◆ Problem statement
Output each entry verbatim. Leave the images out.

^^^^^^^^^^^^^^^^

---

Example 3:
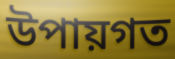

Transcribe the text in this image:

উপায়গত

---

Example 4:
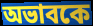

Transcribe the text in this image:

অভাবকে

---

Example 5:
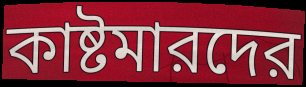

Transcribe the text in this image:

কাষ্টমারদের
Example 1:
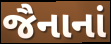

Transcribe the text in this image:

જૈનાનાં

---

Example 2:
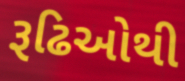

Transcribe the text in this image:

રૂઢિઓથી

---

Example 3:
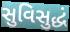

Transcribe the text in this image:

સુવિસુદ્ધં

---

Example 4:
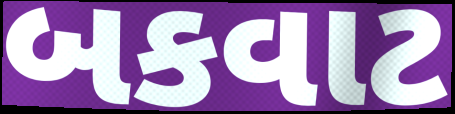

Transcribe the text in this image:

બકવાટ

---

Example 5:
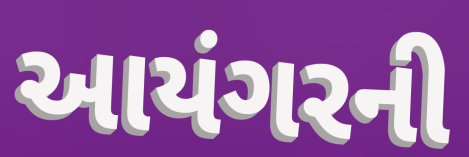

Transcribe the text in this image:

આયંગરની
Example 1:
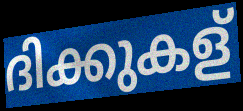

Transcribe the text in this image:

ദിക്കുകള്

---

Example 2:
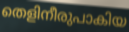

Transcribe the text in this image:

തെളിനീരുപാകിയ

^^^^^^^^^^^^^^^^

◆ Solution below
---

Example 3:

Transcribe the text in this image:

উপায়গত

---

Example 4:

Transcribe the text in this image:

অভাবকে

---

Example 5:

Transcribe the text in this image:

কাষ্টমারদের
Example 1:

Transcribe the text in this image:

જૈનાનાં

---

Example 2:

Transcribe the text in this image:

રૂઢિઓથી

---

Example 3:

Transcribe the text in this image:

સુવિસુદ્ધં

---

Example 4:

Transcribe the text in this image:

બકવાટ

---

Example 5:

Transcribe the text in this image:

આયંગરની
Example 1:

Transcribe the text in this image:

ദിക്കുകള്

---

Example 2:

Transcribe the text in this image:

തെളിനീരുപാകിയ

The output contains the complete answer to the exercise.